Alain Juppé s'inquiète d'un "discours populiste" chez LR et chante les louanges d'Emmanuel Macron

RECOMPOSITION - Lors d'une rencontre avec la presse relatée ce samedi par "Sud-Ouest", Alain Juppé a laissé apparaître son admiration pour l'action d'Emmanuel Macron, notamment sur l'Europe. Et s'est inquiété de l'évolution des discours dans sa famille politique.

Alain Juppé fait un pas de plus vers Emmanuel Macron.
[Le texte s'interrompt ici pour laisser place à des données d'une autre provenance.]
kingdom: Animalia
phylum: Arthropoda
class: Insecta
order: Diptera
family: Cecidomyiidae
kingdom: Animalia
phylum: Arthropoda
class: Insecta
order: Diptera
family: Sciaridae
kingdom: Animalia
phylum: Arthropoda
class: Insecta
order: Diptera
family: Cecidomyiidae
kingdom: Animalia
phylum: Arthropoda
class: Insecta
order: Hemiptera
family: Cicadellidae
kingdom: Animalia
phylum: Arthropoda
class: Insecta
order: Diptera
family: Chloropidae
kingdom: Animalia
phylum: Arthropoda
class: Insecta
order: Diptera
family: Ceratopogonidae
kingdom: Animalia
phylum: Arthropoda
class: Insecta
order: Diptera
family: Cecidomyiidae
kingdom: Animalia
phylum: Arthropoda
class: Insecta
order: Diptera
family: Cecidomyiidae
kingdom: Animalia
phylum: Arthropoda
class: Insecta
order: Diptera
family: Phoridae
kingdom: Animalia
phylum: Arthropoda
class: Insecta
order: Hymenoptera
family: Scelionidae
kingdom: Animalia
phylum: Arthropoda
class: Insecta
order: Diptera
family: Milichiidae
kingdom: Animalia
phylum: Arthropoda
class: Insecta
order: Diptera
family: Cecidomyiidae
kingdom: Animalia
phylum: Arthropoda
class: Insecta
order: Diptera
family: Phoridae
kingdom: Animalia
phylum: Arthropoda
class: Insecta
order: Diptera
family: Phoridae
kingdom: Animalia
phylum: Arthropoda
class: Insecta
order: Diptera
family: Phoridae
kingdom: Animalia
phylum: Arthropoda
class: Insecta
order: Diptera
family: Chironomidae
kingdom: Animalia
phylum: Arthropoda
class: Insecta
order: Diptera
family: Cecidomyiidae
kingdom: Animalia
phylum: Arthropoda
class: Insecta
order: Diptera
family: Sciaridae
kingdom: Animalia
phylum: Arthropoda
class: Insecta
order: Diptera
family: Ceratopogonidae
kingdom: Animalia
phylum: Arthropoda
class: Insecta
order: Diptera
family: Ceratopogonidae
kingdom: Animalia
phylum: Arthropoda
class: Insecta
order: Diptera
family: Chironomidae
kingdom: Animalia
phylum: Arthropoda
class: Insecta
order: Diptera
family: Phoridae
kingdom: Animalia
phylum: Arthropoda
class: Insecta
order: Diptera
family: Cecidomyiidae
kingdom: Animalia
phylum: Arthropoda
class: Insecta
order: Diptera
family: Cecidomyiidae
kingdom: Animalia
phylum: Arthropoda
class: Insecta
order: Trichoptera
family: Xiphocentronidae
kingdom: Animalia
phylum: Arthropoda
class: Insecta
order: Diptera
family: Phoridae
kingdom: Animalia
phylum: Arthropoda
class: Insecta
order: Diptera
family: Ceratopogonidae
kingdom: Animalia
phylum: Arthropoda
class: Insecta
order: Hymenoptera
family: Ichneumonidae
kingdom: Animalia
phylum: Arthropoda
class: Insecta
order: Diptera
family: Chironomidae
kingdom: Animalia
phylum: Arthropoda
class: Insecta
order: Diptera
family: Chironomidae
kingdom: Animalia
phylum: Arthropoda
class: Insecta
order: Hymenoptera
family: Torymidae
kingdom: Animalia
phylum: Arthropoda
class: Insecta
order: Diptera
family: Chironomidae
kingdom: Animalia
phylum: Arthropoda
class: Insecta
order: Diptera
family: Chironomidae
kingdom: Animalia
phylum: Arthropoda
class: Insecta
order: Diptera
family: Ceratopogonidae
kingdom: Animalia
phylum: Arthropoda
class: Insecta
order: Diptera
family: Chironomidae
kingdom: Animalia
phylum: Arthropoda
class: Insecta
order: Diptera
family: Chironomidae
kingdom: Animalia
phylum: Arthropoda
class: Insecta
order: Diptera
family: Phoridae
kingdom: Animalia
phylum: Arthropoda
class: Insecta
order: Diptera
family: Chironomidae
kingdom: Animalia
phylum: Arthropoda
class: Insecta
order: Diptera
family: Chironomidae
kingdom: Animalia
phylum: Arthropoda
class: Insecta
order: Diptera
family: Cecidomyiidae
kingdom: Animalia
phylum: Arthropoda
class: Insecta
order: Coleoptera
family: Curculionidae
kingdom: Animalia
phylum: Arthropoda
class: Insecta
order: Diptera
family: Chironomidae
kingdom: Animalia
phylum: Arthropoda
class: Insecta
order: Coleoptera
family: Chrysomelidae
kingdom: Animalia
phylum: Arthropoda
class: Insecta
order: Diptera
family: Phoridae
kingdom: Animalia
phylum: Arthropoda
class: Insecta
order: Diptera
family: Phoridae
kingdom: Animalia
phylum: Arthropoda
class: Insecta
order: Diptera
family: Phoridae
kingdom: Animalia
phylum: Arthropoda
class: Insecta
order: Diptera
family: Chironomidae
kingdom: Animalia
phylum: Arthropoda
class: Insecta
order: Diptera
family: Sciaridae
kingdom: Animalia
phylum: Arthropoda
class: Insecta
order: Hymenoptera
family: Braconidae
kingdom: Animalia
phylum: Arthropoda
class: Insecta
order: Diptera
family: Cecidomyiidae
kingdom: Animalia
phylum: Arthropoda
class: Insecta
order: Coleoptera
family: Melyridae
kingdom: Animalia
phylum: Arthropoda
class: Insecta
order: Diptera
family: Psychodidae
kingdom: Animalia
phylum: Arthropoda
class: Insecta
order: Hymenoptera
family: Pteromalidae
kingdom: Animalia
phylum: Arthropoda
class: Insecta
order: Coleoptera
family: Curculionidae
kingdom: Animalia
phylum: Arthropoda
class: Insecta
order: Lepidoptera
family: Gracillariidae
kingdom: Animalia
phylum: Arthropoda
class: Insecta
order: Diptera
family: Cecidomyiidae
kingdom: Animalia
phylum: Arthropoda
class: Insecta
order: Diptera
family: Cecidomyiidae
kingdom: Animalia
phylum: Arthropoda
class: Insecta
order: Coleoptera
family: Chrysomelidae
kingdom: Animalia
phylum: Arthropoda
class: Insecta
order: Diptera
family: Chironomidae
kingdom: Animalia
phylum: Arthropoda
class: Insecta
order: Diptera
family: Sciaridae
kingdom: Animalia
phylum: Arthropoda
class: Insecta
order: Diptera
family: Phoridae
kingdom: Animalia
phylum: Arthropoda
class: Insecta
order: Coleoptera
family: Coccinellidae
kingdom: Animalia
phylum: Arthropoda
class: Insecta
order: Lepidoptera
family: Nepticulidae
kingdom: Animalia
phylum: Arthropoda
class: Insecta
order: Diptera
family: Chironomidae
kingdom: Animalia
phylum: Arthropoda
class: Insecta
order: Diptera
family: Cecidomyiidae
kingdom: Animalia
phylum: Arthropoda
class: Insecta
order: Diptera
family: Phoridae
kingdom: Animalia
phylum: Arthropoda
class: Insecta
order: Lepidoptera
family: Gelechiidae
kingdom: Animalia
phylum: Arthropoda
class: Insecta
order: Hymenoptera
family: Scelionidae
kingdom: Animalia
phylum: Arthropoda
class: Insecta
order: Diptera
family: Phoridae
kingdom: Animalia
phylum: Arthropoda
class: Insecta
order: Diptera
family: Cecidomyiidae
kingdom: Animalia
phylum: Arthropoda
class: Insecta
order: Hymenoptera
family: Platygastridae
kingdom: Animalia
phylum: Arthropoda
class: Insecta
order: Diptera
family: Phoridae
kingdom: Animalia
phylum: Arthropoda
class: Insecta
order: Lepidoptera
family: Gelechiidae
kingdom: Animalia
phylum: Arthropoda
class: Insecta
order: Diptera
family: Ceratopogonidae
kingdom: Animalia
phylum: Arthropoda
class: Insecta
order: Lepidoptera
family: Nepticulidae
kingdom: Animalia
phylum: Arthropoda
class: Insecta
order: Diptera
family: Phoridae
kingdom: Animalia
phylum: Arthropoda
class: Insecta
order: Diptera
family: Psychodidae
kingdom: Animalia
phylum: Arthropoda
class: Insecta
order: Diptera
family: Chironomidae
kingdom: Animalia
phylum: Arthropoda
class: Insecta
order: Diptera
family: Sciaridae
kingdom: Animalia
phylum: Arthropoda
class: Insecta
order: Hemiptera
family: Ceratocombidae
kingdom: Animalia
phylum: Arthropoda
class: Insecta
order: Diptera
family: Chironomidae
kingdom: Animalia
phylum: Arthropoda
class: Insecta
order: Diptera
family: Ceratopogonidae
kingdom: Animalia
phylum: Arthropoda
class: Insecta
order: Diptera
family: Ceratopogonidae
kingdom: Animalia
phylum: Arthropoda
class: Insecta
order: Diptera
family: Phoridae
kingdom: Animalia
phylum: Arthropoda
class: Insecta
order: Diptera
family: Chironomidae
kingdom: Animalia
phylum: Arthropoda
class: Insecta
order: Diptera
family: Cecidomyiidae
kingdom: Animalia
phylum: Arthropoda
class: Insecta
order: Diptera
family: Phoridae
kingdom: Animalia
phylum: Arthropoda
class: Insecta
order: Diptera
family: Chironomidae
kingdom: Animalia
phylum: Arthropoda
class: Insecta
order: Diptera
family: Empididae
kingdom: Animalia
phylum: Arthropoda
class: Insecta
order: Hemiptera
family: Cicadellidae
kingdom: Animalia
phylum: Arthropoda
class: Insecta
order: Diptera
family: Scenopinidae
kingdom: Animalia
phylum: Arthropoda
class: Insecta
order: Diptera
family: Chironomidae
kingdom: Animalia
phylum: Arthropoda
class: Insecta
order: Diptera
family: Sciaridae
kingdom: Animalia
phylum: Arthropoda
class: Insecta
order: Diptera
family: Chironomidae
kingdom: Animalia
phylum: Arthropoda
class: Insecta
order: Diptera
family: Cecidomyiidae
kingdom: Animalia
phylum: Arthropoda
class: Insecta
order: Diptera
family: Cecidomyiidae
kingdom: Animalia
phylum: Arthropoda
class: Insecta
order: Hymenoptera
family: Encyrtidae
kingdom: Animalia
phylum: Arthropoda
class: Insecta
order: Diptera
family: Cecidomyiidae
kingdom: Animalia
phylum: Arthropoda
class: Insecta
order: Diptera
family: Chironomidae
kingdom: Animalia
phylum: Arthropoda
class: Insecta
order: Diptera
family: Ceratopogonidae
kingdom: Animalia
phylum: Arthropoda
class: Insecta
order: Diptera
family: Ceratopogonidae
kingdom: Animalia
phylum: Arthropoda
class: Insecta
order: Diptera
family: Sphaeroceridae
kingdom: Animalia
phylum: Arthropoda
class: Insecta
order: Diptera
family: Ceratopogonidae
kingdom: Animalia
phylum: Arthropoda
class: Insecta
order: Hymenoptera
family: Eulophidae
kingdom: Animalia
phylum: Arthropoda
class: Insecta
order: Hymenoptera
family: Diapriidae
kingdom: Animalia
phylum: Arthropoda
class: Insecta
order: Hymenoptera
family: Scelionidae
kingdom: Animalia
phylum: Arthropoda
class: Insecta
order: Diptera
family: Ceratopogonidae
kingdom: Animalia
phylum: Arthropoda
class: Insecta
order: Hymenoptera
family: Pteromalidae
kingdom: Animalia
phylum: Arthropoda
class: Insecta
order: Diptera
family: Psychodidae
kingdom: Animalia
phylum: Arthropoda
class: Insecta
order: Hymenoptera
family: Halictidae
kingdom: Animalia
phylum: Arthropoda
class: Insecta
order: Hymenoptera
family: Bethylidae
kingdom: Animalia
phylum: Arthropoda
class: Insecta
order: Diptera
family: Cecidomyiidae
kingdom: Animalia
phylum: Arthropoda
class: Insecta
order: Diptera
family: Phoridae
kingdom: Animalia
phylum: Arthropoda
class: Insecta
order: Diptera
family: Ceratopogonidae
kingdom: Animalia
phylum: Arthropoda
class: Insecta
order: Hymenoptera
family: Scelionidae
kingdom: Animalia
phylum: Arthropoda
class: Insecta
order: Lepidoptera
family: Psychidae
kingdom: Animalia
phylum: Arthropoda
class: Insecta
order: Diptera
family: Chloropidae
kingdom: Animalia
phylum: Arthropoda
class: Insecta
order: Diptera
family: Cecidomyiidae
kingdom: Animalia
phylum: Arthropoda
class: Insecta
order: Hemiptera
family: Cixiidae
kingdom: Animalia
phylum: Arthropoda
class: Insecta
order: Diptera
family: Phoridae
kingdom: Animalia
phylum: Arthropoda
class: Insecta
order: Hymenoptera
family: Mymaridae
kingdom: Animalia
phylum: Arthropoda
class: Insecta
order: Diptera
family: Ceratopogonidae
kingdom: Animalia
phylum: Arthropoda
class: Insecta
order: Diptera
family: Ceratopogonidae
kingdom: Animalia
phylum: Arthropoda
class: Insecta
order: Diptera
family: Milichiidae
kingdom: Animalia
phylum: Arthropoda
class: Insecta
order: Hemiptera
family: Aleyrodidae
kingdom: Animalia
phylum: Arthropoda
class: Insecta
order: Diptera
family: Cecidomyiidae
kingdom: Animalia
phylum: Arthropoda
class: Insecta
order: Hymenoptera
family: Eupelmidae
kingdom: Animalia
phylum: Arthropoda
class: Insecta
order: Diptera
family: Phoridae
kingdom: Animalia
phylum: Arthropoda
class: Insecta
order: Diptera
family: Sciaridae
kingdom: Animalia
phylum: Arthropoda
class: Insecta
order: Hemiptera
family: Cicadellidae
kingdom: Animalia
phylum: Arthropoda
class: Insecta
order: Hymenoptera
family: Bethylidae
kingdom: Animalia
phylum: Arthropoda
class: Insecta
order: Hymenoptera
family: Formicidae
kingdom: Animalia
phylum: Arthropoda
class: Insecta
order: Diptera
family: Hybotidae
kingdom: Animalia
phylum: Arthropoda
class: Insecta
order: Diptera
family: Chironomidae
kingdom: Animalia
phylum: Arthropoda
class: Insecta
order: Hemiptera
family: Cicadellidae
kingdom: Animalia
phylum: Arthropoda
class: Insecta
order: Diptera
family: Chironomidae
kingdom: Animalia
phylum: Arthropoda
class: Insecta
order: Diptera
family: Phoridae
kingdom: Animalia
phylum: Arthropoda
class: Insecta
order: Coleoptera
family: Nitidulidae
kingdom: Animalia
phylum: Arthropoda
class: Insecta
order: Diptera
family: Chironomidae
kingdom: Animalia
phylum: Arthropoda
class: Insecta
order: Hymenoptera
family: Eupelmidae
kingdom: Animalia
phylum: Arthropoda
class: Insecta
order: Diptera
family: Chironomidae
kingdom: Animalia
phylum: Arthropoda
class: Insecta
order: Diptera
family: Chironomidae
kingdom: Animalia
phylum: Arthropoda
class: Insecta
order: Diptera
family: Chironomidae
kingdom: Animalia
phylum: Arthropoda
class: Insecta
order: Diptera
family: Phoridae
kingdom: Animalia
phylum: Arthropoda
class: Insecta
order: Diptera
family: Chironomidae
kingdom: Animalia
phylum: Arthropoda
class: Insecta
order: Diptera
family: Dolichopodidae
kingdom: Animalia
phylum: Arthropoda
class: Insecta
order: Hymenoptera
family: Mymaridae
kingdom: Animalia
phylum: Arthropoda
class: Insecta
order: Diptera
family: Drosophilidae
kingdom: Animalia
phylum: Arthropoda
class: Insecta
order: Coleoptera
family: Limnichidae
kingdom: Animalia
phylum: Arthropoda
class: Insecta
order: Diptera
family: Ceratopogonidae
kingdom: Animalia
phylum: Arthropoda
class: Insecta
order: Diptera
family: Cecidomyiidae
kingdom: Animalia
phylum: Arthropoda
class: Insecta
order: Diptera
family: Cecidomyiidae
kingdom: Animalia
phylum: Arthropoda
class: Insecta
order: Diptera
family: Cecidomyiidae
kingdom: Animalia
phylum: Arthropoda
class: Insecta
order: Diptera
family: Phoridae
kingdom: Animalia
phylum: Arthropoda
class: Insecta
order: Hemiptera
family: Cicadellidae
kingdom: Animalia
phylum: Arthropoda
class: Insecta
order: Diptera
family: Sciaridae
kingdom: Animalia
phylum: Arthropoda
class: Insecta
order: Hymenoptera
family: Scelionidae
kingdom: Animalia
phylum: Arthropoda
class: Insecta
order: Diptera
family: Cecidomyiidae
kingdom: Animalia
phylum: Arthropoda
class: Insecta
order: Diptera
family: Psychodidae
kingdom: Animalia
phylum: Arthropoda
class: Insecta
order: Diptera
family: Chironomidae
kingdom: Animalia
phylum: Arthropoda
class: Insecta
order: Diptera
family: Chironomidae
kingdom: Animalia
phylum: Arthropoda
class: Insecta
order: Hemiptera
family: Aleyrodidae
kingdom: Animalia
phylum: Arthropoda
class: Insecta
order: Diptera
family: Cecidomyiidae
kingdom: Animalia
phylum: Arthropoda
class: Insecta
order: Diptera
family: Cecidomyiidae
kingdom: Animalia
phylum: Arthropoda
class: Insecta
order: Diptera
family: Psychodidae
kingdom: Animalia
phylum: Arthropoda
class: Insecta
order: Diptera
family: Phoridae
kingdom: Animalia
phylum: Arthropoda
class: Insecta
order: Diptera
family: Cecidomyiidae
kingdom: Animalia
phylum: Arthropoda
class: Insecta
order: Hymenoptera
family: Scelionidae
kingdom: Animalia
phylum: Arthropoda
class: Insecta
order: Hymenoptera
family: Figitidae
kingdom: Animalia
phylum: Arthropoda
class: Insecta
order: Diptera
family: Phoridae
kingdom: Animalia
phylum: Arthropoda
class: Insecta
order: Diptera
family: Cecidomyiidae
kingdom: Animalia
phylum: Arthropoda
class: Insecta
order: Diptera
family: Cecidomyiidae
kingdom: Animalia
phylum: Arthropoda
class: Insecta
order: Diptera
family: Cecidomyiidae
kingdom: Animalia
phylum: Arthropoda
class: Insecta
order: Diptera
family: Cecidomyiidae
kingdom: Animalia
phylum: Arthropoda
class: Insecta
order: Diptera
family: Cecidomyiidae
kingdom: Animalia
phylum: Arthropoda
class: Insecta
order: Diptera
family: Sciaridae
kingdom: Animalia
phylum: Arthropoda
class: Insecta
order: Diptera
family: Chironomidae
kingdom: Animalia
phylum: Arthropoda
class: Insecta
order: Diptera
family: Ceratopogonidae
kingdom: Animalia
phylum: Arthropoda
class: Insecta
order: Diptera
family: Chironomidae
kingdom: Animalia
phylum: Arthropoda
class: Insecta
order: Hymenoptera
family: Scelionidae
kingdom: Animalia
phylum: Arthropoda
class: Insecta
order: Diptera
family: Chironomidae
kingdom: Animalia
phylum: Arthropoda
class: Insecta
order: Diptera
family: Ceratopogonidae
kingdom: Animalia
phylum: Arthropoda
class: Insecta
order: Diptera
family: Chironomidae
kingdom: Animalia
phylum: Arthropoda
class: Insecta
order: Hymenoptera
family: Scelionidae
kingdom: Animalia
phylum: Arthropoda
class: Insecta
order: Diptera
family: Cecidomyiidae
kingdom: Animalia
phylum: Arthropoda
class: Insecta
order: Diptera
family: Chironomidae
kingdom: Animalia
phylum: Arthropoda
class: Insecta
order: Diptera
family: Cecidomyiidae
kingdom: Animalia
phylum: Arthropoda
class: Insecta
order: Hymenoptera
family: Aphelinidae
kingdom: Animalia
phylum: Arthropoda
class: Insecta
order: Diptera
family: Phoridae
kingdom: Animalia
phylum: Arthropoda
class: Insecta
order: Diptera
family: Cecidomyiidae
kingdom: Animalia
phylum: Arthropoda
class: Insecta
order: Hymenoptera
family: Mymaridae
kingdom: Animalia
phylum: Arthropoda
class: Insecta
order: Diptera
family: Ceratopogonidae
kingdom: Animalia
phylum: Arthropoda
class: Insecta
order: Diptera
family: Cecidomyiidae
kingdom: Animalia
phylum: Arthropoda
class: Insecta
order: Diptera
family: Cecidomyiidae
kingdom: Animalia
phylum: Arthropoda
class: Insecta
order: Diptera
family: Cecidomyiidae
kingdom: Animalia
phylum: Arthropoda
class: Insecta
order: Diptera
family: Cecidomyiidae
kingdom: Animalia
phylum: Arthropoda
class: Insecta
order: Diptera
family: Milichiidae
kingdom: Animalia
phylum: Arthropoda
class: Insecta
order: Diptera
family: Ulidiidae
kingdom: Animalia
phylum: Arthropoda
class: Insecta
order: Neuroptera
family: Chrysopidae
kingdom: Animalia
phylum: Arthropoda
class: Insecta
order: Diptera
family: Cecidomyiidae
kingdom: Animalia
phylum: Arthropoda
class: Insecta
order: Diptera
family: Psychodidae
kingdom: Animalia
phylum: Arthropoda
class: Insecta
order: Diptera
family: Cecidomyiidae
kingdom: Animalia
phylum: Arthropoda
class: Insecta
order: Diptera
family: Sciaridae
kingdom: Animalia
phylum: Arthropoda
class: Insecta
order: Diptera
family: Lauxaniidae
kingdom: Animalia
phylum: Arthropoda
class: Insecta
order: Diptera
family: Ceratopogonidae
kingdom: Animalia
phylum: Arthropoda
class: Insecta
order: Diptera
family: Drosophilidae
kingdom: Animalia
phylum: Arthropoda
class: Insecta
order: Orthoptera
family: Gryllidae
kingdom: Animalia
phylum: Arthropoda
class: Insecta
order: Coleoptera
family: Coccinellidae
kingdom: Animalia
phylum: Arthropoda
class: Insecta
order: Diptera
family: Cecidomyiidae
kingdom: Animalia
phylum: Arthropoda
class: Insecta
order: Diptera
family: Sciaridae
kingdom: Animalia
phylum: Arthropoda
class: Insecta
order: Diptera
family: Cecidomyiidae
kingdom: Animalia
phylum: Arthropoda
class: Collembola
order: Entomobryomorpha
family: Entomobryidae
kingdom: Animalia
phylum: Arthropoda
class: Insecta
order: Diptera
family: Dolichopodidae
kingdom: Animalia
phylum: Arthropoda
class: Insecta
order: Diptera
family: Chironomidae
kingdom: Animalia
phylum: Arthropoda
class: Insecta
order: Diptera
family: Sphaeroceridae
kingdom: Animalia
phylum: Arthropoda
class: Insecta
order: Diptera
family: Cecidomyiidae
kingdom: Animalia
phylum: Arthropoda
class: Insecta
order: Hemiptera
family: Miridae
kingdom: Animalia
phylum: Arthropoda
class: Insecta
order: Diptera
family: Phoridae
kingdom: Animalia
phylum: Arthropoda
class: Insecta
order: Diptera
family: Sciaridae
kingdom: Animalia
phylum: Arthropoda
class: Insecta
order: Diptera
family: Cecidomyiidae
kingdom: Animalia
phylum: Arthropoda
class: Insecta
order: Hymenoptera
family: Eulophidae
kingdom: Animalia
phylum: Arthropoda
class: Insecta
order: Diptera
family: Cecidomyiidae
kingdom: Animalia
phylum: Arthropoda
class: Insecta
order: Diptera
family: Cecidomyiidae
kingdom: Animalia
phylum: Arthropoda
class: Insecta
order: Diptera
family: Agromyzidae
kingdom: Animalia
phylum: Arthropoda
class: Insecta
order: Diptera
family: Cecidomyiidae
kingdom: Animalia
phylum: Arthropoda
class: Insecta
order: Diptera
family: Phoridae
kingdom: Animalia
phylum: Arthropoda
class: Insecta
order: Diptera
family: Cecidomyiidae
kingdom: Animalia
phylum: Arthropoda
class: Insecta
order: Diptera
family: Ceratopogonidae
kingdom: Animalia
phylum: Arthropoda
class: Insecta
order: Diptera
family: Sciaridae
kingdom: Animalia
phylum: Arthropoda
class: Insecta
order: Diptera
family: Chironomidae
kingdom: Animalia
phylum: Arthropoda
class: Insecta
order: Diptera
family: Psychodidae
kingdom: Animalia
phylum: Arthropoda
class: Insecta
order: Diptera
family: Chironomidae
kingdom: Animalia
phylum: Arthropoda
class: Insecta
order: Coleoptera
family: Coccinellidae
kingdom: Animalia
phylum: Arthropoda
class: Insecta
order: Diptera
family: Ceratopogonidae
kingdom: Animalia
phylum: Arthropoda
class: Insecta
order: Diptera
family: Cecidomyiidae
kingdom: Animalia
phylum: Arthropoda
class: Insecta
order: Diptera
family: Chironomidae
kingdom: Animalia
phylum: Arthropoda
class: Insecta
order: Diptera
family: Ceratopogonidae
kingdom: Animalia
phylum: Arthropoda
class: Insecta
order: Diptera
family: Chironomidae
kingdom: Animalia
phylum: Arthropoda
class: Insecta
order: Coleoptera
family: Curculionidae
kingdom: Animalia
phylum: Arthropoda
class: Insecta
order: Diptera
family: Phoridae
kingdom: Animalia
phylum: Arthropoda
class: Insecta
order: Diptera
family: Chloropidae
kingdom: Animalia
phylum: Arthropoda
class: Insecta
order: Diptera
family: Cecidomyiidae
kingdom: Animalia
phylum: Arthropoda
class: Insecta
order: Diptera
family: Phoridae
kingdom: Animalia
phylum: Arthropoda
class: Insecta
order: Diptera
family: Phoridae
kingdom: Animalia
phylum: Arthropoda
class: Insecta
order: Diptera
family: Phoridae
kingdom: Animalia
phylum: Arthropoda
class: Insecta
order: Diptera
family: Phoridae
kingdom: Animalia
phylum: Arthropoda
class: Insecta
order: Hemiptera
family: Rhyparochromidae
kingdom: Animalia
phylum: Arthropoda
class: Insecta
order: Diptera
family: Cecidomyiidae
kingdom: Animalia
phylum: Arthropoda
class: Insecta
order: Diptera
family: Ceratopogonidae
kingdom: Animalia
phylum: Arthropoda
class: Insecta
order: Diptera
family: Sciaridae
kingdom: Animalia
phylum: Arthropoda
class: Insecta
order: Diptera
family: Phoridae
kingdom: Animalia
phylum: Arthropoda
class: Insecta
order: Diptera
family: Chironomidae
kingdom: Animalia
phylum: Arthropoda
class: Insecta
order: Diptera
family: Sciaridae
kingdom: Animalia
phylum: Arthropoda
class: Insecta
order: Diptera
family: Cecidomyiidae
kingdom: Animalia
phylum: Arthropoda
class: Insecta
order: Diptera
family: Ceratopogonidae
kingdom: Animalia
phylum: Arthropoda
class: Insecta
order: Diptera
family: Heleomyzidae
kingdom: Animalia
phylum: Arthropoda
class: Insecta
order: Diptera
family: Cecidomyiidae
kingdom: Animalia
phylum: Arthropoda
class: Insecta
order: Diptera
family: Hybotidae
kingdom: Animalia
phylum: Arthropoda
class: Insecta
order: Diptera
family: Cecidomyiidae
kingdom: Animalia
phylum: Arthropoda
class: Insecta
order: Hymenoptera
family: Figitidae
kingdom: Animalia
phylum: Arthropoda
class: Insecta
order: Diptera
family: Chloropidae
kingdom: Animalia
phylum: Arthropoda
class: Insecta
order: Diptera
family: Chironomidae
A un mois de l'élection à la présidence des Républicains, pour laquelle Laurent Wauquiez semble favori, le maire de Bordeaux a profité d'un échange, vendredi avec la presse diplomatique, pour chanter les louanges du gouvernement d'Edouard Philippe, un Premier ministre "courageux" (dont il est proche), mais aussi de l'action d'Emmanuel Macron depuis six mois. 


Loin des petites phrases assassines d'il y a un an contre le fondateur d'En Marche, lorsqu'Alain Juppé était lui-même en lice pour la primaire de la droite, ce dernier a salué "la crédibilité retrouvée" et "la réapparition d'une capacité d'initiative" grâce aux réformes menées par l'actuel gouvernement. 


Selon ses propos rapportés par Sud-Ouest, il a trouvé "peu de choses à redire" au discours d'Emmanuel Macron sur l'Europe, et a même félicité la dernière visite inopinée du chef de l'Etat en Arabie saoudite. "C'est bien que le président de la République mouille sa chemise et aille sur le terrain. Ce qui a changé, c'est le style. On a un président qui s'investit", a souligné l'ancien Premier ministre. 

Plus si affinités ?

Allant un peu plus loin, Alain Juppé a estimé, même s'il ne croit pas en la fin du clivage gauche-droite défendu par Emmanuel Macron, que les élections européennes de 2019 pourraient être l'occasion d'approfondir la recomposition politique en cours depuis la présidentielle. Convaincu que l'Europe est "un élément très clivant", il a prôné la constitution "d'un grand mouvement central" pour défendre la construction européenne, suggérant que le mouvement d'Emmanuel Macron pourrait en prendre le leadership. "Je ne vois pas d'incompatibilité", a-t-il ajouté.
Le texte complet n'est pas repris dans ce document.